No, I don't see otherwise. But it's just something suspicious in the
context of an elusive race that happens under load.

>> Cong, do you have any ideas as to what debugging checks I could add to
>> help track this down?
>
> I don't have any theory for the cause of this bug. Your point above actually
> makes sense for me. Maybe you can add some code in between the following
> code:
>
>         if (del_timer_sync(&tw->tw_timer))
>                 inet_twsk_kill(tw);
>
> to verify is the timer is rearmed or not.

Now looking at the reports more closely, I think that debug info is
off-by-one, and the use-after-free happens on the net object on this
line: __NET_INC_STATS(twsk_net(tw), LINUX_MIB_TIMEWAITKILLED).

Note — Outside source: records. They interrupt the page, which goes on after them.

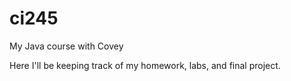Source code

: # ci245
My Java course with Covey

Here I'll be keeping track of my homework, labs, and final project.
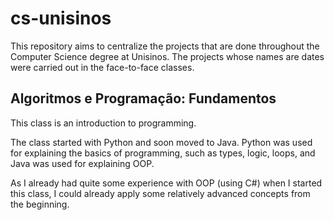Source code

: # cs-unisinos

This repository aims to centralize the projects that are done throughout the Computer Science degree at Unisinos.
The projects whose names are dates were carried out in the face-to-face classes.

## Algoritmos e Programação: Fundamentos

This class is an introduction to programming.

The class started with Python and soon moved to Java.
Python was used for explaining the basics of programming, such as types, logic, loops, and Java was used for explaining OOP.

As I already had quite some experience with OOP (using C#) when I started this class, I could already apply some relatively advanced concepts from the beginning.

And this report is actually all correct:

BUG: KASAN: use-after-free in tw_timer_handler+0xc3/0xd0
net/ipv4/inet_timewait_sock.c:149 at addr ffff88018063a460
Read of size 8 by task swapper/1/0
CPU: 1 PID: 0 Comm: swapper/1 Not tainted 4.10.0-rc8+ #65
Hardware name: Google Google Compute Engine/Google Compute Engine,
BIOS Google 01/01/2011
Call Trace:
 <IRQ>
 __asan_report_load8_noabort+0x29/0x30 mm/kasan/report.c:332
 tw_timer_handler+0xc3/0xd0 net/ipv4/inet_timewait_sock.c:149
 call_timer_fn+0x241/0x820 kernel/time/timer.c:1308
 expire_timers kernel/time/timer.c:1348 [inline]
 __run_timers+0x9e7/0xe90 kernel/time/timer.c:1642
 run_timer_softirq+0x21/0x80 kernel/time/timer.c:1655
 __do_softirq+0x31f/0xbe7 kernel/softirq.c:284
 invoke_softirq kernel/softirq.c:364 [inline]
 irq_exit+0x1cc/0x200 kernel/softirq.c:405
 exiting_irq arch/x86/include/asm/apic.h:658 [inline]
 smp_apic_timer_interrupt+0x76/0xa0 arch/x86/kernel/apic/apic.c:961
 apic_timer_interrupt+0x93/0xa0 arch/x86/entry/entry_64.S:707

Object at ffff88018063a240, in cache net_namespace size: 6784

Allocated:
PID = 3270
 kmem_cache_zalloc include/linux/slab.h:626 [inline]
 net_alloc net/core/net_namespace.c:339 [inline]
 copy_net_ns+0x196/0x530 net/core/net_namespace.c:379
 create_new_namespaces+0x409/0x860 kernel/nsproxy.c:106
 copy_namespaces+0x34d/0x420 kernel/nsproxy.c:164
 copy_process.part.42+0x20c6/0x5fd0 kernel/fork.c:1664
 copy_process kernel/fork.c:1486 [inline]
 _do_fork+0x200/0xff0 kernel/fork.c:1942
 SYSC_clone kernel/fork.c:2052 [inline]
 SyS_clone+0x37/0x50 kernel/fork.c:2046
 do_syscall_64+0x2e8/0x930 arch/x86/entry/common.c:280
 return_from_SYSCALL_64+0x0/0x7a

Freed:
PID = 8056
 kmem_cache_free+0x71/0x240 mm/slab.c:3762
 net_free+0xd7/0x110 net/core/net_namespace.c:355
 net_drop_ns+0x31/0x40 net/core/net_namespace.c:362
 cleanup_net+0x7f2/0xa90 net/core/net_namespace.c:479
 process_one_work+0xbd0/0x1c10 kernel/workqueue.c:2098
 worker_thread+0x223/0x1990 kernel/workqueue.c:2232
 kthread+0x326/0x3f0 kernel/kthread.c:227
 ret_from_fork+0x31/0x40 arch/x86/entry/entry_64.S:430

The read is of size 8, but read of tw->tw_kill should be 4.
We could also double check offset within the object and check if it
matches what __NET_INC_STATS(twsk_net(tw)) reads.

So the net is somehow freed while the timer is active.